We need to honor the man, and we need to do it league-wide. But Robinson's recognition should remain separate, higher, greater, because his sacrifice was certainly greater (also, once you retire multiple jersey numbers, you're on a slippery slope - just ask the Yankees, who will certainly, eventually, become the first team to issue a triple-digit jersey number. Assuming, of course, that jersey numbers still exist at that point. I mean, in these days of name-specific jerseys, aren't the numbers redundant? The whole point of jersey numbers was to differentiate the players, after all, and the names certainly accomplish that). So I think we should retire the number that people most associate with Hank Aaron - #755. I think every stadium - majors, minors, and the one I pass on I-55 driving to visit my brother - should have "755" prominently displayed on its left'field wall, as Aaron was a left fielder, and since the majority of his home runs, including the record-setting 715th, went to left field.
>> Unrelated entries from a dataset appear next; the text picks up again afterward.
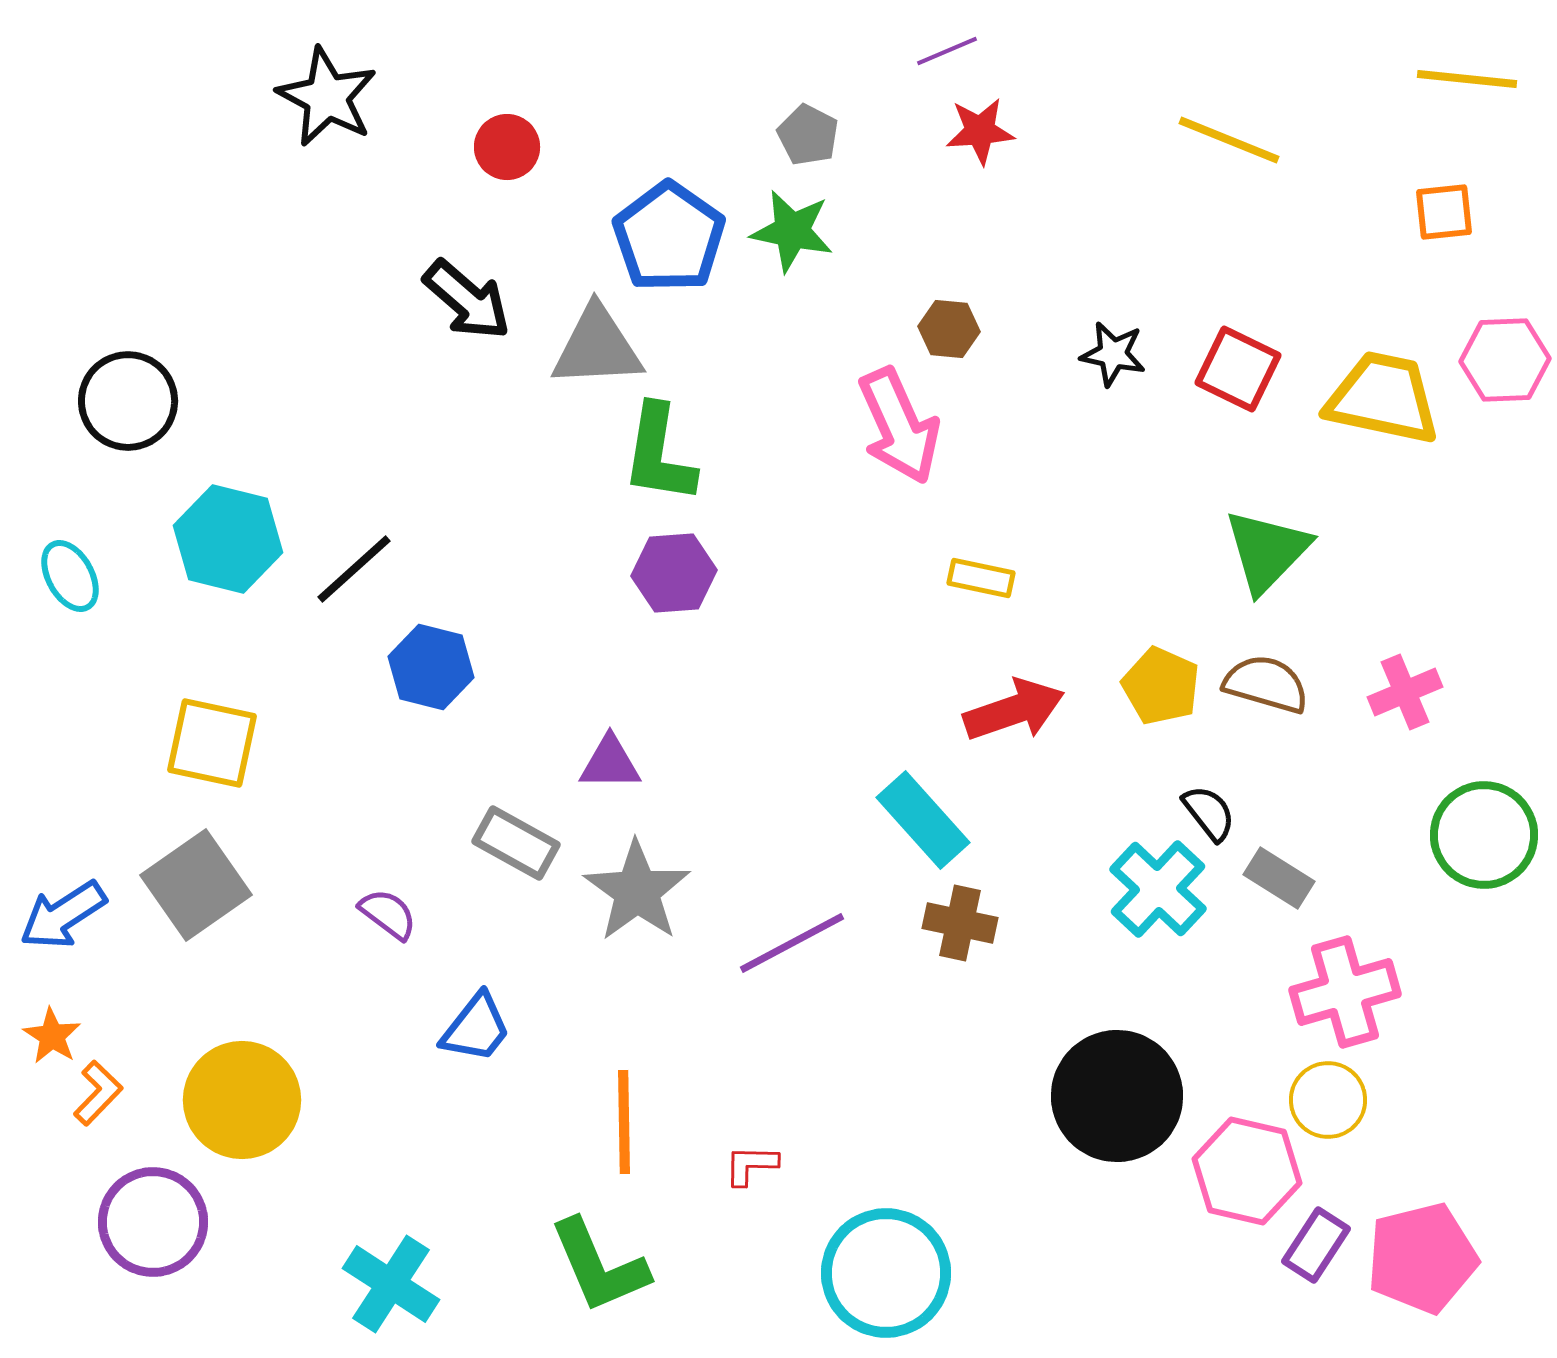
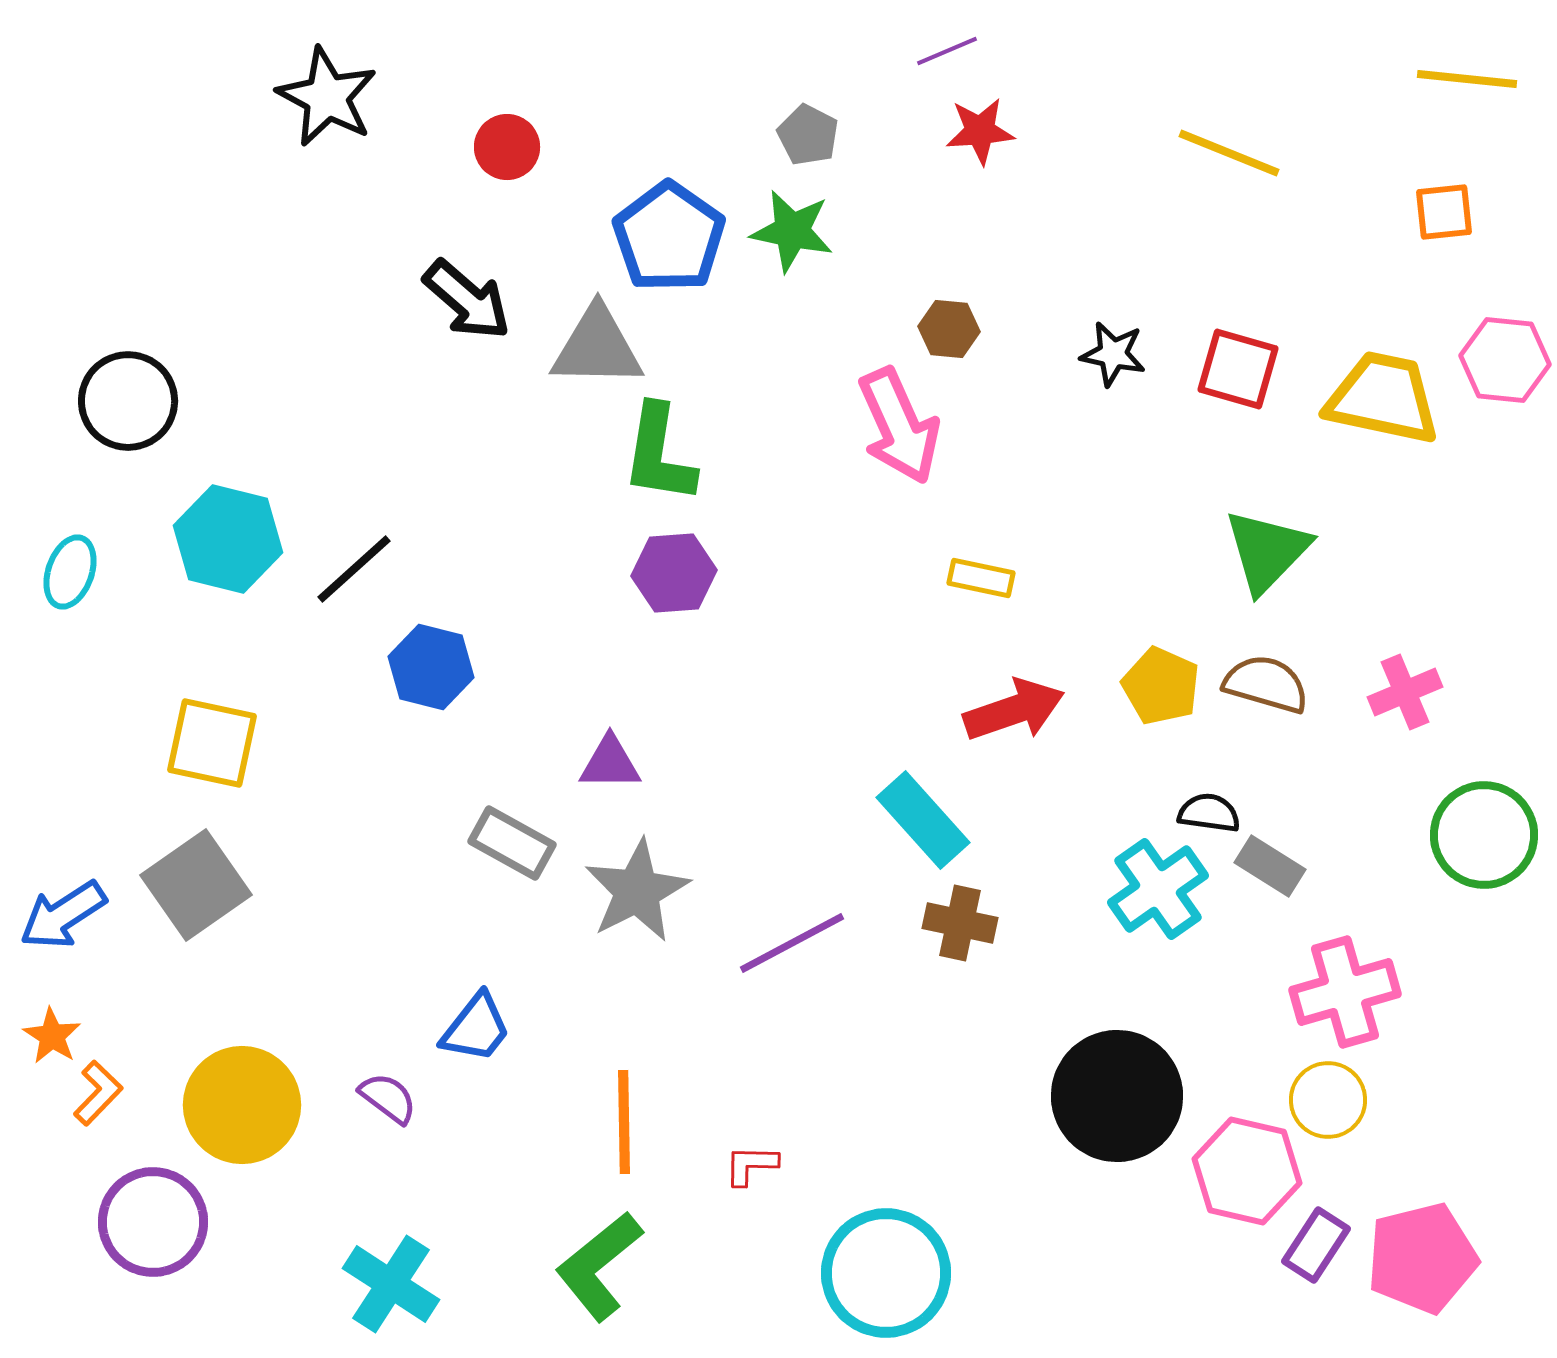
yellow line at (1229, 140): moved 13 px down
gray triangle at (597, 347): rotated 4 degrees clockwise
pink hexagon at (1505, 360): rotated 8 degrees clockwise
red square at (1238, 369): rotated 10 degrees counterclockwise
cyan ellipse at (70, 576): moved 4 px up; rotated 48 degrees clockwise
black semicircle at (1209, 813): rotated 44 degrees counterclockwise
gray rectangle at (516, 843): moved 4 px left
gray rectangle at (1279, 878): moved 9 px left, 12 px up
cyan cross at (1158, 889): rotated 12 degrees clockwise
gray star at (637, 891): rotated 9 degrees clockwise
purple semicircle at (388, 914): moved 184 px down
yellow circle at (242, 1100): moved 5 px down
green L-shape at (599, 1266): rotated 74 degrees clockwise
Imagine the IMPACT of that - every kid, growing up, that really cared about the game would ask their Dad what that number means. Hopefully they'd learn about his class and dignity, his success in breaking that record despite playing in large ballparks during the most competitive era in baseball history. Father and son might sit down at the computer and fire up the clip of Aaron breaking Ruth's record, a moment that brings so many of us chills, even seeing it for the 1,000th time. 755...everywhere...forever.
I can't see any downside to this. I mean, sure, Barry Bonds IS listed as the all-time home run king, and by doing this we might, you know, effectively push him further into the shadows by celebrating the man he passed instead of him. And yeah, it'd be a real hoot to see his reaction to walking into Petco Park and seeing a giant "755" on the wall, near the position he played, and nothing at ALL about what he and the drugs accomplished, and yeah, maybe that was the whole reason I wrote this - to find a way to teach children that Barry Bonds is a technicality, nothing more than a fact that exists, not a person to be celebrated. Maybe all that is true.
But you have to admit, Hank Aaron WAS a hell of a guy.